Input.

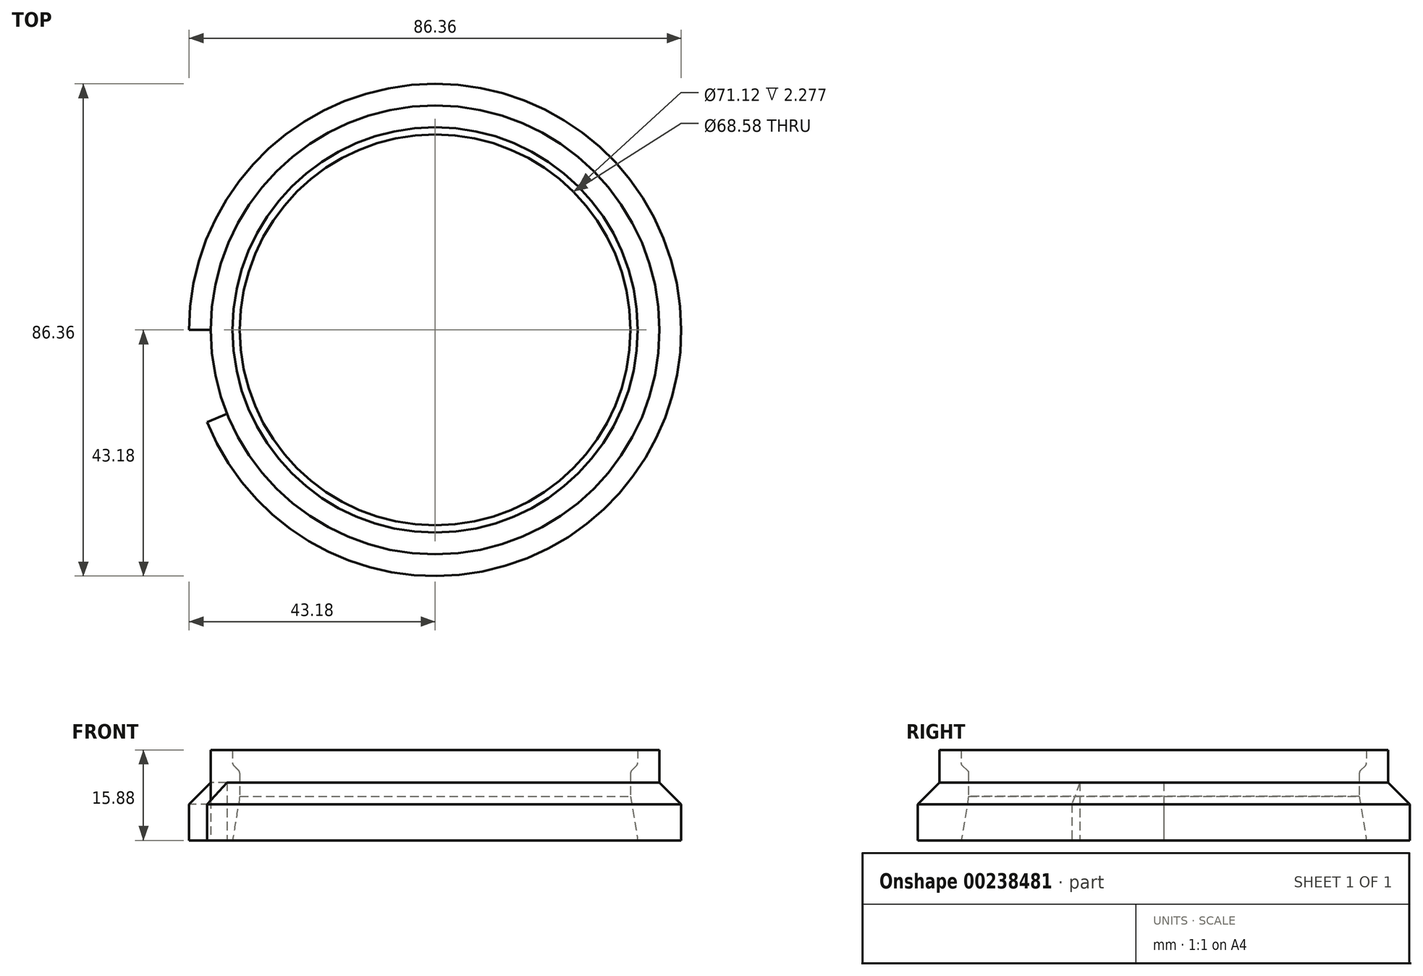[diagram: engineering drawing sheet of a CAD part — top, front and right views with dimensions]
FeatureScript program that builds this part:
annotation { "Feature Type Name" : "Feature", "Feature Type Description" : "" }
export const myFeature = defineFeature(function(context is Context, id is Id, definition is map)
    precondition{}
    {
        {
            var Q0;
            Q0=qCreatedBy(makeId("Front.planeOp"),FACE);
            var sketch = newSketch(context, id + "F0", { "sketchPlane" : qUnion([Q0])});
            skLineSegment(sketch, "E0", {"start": v(-43.18, 0) * mm, "end": v(-43.18, 15.88) * mm});
            skLineSegment(sketch, "E1", {"start": v(-43.18, 15.88) * mm, "end": v(-35.56, 15.88) * mm});
            skLineSegment(sketch, "E2", {"start": v(-35.56, 0) * mm, "end": v(-43.18, 0) * mm});
            skLineSegment(sketch, "E3", {"start": v(-34.48, 12.25) * mm, "end": v(-35.37, 13.15) * mm});
            skLineSegment(sketch, "E4", {"start": v(-35.56, 15.88) * mm, "end": v(-35.56, 13.6) * mm});
            skLineSegment(sketch, "E5", {"start": v(-34.3, 11.8) * mm, "end": v(-34.3, 7.75) * mm});
            skLineSegment(sketch, "E6", {"start": v(0, -4.7) * mm, "end": v(0, 44.98) * mm, "construction": true});
            skPoint(sketch, "E7.visualSharp", {"position": v(-35.56, 13.33) * mm});
            skArc(sketch, "E7.filletArc", {"start": v(-35.56, 13.6) * mm, "mid": v(-35.51, 13.36) * mm, "end": v(-35.37, 13.15) * mm});
            skPoint(sketch, "E8.visualSharp", {"position": v(-34.3, 12.07) * mm});
            skArc(sketch, "E8.filletArc", {"start": v(-34.3, 11.8) * mm, "mid": v(-34.34, 12.04) * mm, "end": v(-34.48, 12.25) * mm});
            skLineSegment(sketch, "E9", {"start": v(-34.3, 7.75) * mm, "end": v(-35.56, 0) * mm});
            skSolve(sketch);
        }
        {
            var Q0;
            Q0 = qSketchRegion(id + "F0", true);
            var Q1;
            Q1=sQuery(id+"F0.wireOp",EDGE,"E6");
            revolve(context, id + "F1", {"entities" : qUnion([Q0]), "axis" : qUnion([Q1]), "revolveType" : RevolveType.FULL});
        }
        {
            var Q0;
            Q0=makeQuery(id+"F1.opRevolve","SWEPT_FACE",FACE,{"disambiguationData":[OSD([sQuery(id+"F0.wireOp",EDGE,"E2")])]});
            var sketch = newSketch(context, id + "F2", { "sketchPlane" : qUnion([Q0])});
            skLineSegment(sketch, "E10", {"start": v(-39.37, 0) * mm, "end": v(-49.91, 0) * mm});
            skLineSegment(sketch, "E11", {"start": v(-36.5, 14.75) * mm, "end": v(-46.28, 18.7) * mm});
            skArc(sketch, "E12", {"start": v(-36.5, 14.75) * mm, "mid": v(-38.65, 7.51) * mm, "end": v(-39.37, 0) * mm});
            skArc(sketch, "E13", {"start": v(-46.28, 18.7) * mm, "mid": v(-49, 9.52) * mm, "end": v(-49.91, 0) * mm});
            skSolve(sketch);
        }
        {
            var Q0;
            Q0 = qSketchRegion(id + "F2", true);
            extrude(context, id + "F3", {"entities" : qUnion([Q0]), "operationType" : NewBodyOperationType.REMOVE, "oppositeDirection" : true, "depth" : 25.4 * mm});
        }
        {
            var Q0;
            Q0=qCreatedBy(makeId("Top.planeOp"),FACE);
            var sketch = newSketch(context, id + "F4", { "sketchPlane" : qUnion([Q0])});
            skCircle(sketch, "E14", {"center": v(0, 0) * mm, "radius": 39.37 * mm});
            skCircle(sketch, "E15", {"center": v(0, 0) * mm, "radius": 48.94 * mm});
            skSolve(sketch);
        }
        {
            var Q0;
            Q0=qCreatedBy(makeId("Right.planeOp"),FACE);
            var sketch = newSketch(context, id + "F5", { "sketchPlane" : qUnion([Q0])});
            skLineSegment(sketch, "E16", {"start": v(39.37, 10.16) * mm, "end": v(43.18, 6.35) * mm});
            skLineSegment(sketch, "E17", {"start": v(43.18, 15.88) * mm, "end": v(43.18, 6.35) * mm});
            skLineSegment(sketch, "E18", {"start": v(43.18, 15.88) * mm, "end": v(39.37, 15.88) * mm});
            skLineSegment(sketch, "E19", {"start": v(39.37, 15.88) * mm, "end": v(39.37, 10.16) * mm});
            skSolve(sketch);
        }
        {
            var Q0;
            Q0 = qSketchRegion(id + "F5", true);
            var Q1;
            Q1=sQuery(id+"F0.wireOp",EDGE,"E6");
            revolve(context, id + "F6", {"operationType" : NewBodyOperationType.REMOVE, "entities" : qUnion([Q0]), "axis" : qUnion([Q1]), "revolveType" : RevolveType.FULL, "oppositeDirection" : true});
        }
    });
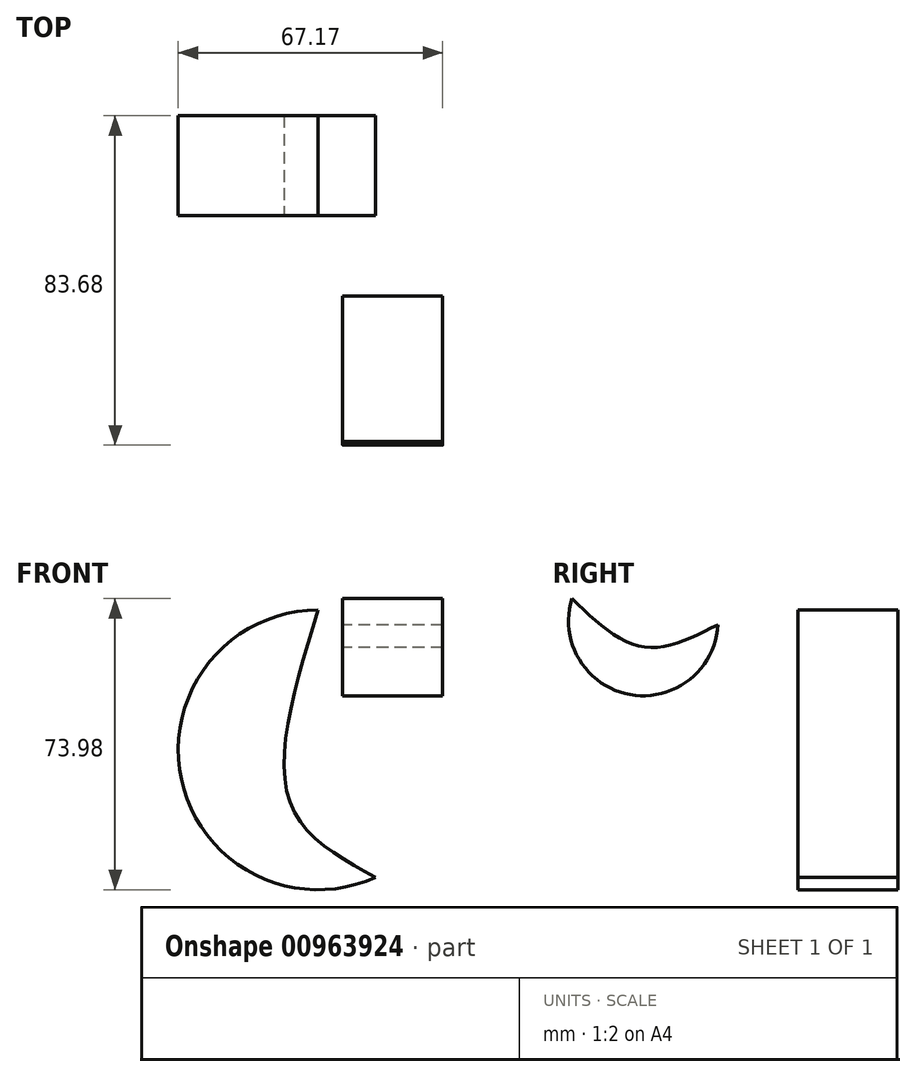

Exercise instructions. Copy out every row above word for word, character for character. Leave the pictures out of your copy.

The reply.
[diagram: engineering drawing sheet of a CAD part — top, front and right views with dimensions]
FeatureScript program that builds this part:
annotation { "Feature Type Name" : "Feature", "Feature Type Description" : "" }
export const myFeature = defineFeature(function(context is Context, id is Id, definition is map)
    precondition{}
    {
        {
            var Q0;
            Q0=qCreatedBy(makeId("Front.planeOp"),FACE);
            var sketch = newSketch(context, id + "F0", { "sketchPlane" : qUnion([Q0])});
            skLineSegment(sketch, "E0", {"start": v(-43.18, 0) * mm, "end": v(-43.18, 15.88) * mm});
            skLineSegment(sketch, "E1", {"start": v(-43.18, 15.88) * mm, "end": v(-35.56, 15.88) * mm});
            skLineSegment(sketch, "E2", {"start": v(-35.56, 0) * mm, "end": v(-43.18, 0) * mm});
            skLineSegment(sketch, "E3", {"start": v(-34.48, 12.25) * mm, "end": v(-35.37, 13.15) * mm});
            skLineSegment(sketch, "E4", {"start": v(-35.56, 15.88) * mm, "end": v(-35.56, 13.6) * mm});
            skLineSegment(sketch, "E5", {"start": v(-34.3, 11.8) * mm, "end": v(-34.3, 7.75) * mm});
            skLineSegment(sketch, "E6", {"start": v(0, -4.7) * mm, "end": v(0, 44.98) * mm, "construction": true});
            skPoint(sketch, "E7.visualSharp", {"position": v(-35.56, 13.33) * mm});
            skArc(sketch, "E7.filletArc", {"start": v(-35.56, 13.6) * mm, "mid": v(-35.51, 13.36) * mm, "end": v(-35.37, 13.15) * mm});
            skPoint(sketch, "E8.visualSharp", {"position": v(-34.3, 12.07) * mm});
            skArc(sketch, "E8.filletArc", {"start": v(-34.3, 11.8) * mm, "mid": v(-34.34, 12.04) * mm, "end": v(-34.48, 12.25) * mm});
            skLineSegment(sketch, "E9", {"start": v(-34.3, 7.75) * mm, "end": v(-35.56, 0) * mm});
            skSolve(sketch);
        }
        {
            var Q0;
            Q0 = qSketchRegion(id + "F0", true);
            var Q1;
            Q1=sQuery(id+"F0.wireOp",EDGE,"E6");
            revolve(context, id + "F1", {"entities" : qUnion([Q0]), "axis" : qUnion([Q1]), "revolveType" : RevolveType.FULL});
        }
        {
            var Q0;
            Q0=makeQuery(id+"F1.opRevolve","SWEPT_FACE",FACE,{"disambiguationData":[OSD([sQuery(id+"F0.wireOp",EDGE,"E2")])]});
            var sketch = newSketch(context, id + "F2", { "sketchPlane" : qUnion([Q0])});
            skLineSegment(sketch, "E10", {"start": v(-39.37, 0) * mm, "end": v(-49.91, 0) * mm});
            skLineSegment(sketch, "E11", {"start": v(-36.5, 14.75) * mm, "end": v(-46.28, 18.7) * mm});
            skArc(sketch, "E12", {"start": v(-36.5, 14.75) * mm, "mid": v(-38.65, 7.51) * mm, "end": v(-39.37, 0) * mm});
            skArc(sketch, "E13", {"start": v(-46.28, 18.7) * mm, "mid": v(-49, 9.52) * mm, "end": v(-49.91, 0) * mm});
            skSolve(sketch);
        }
        {
            var Q0;
            Q0 = qSketchRegion(id + "F2", true);
            extrude(context, id + "F3", {"entities" : qUnion([Q0]), "operationType" : NewBodyOperationType.REMOVE, "oppositeDirection" : true, "depth" : 25.4 * mm});
        }
        {
            var Q0;
            Q0=qCreatedBy(makeId("Top.planeOp"),FACE);
            var sketch = newSketch(context, id + "F4", { "sketchPlane" : qUnion([Q0])});
            skCircle(sketch, "E14", {"center": v(0, 0) * mm, "radius": 39.37 * mm});
            skCircle(sketch, "E15", {"center": v(0, 0) * mm, "radius": 48.94 * mm});
            skSolve(sketch);
        }
        {
            var Q0;
            Q0=qCreatedBy(makeId("Right.planeOp"),FACE);
            var sketch = newSketch(context, id + "F5", { "sketchPlane" : qUnion([Q0])});
            skLineSegment(sketch, "E16", {"start": v(39.37, 10.16) * mm, "end": v(43.18, 6.35) * mm});
            skLineSegment(sketch, "E17", {"start": v(43.18, 15.88) * mm, "end": v(43.18, 6.35) * mm});
            skLineSegment(sketch, "E18", {"start": v(43.18, 15.88) * mm, "end": v(39.37, 15.88) * mm});
            skLineSegment(sketch, "E19", {"start": v(39.37, 15.88) * mm, "end": v(39.37, 10.16) * mm});
            skSolve(sketch);
        }
        {
            var Q0;
            Q0 = qSketchRegion(id + "F5", true);
            var Q1;
            Q1=sQuery(id+"F0.wireOp",EDGE,"E6");
            revolve(context, id + "F6", {"operationType" : NewBodyOperationType.REMOVE, "entities" : qUnion([Q0]), "axis" : qUnion([Q1]), "revolveType" : RevolveType.FULL, "oppositeDirection" : true});
        }
    });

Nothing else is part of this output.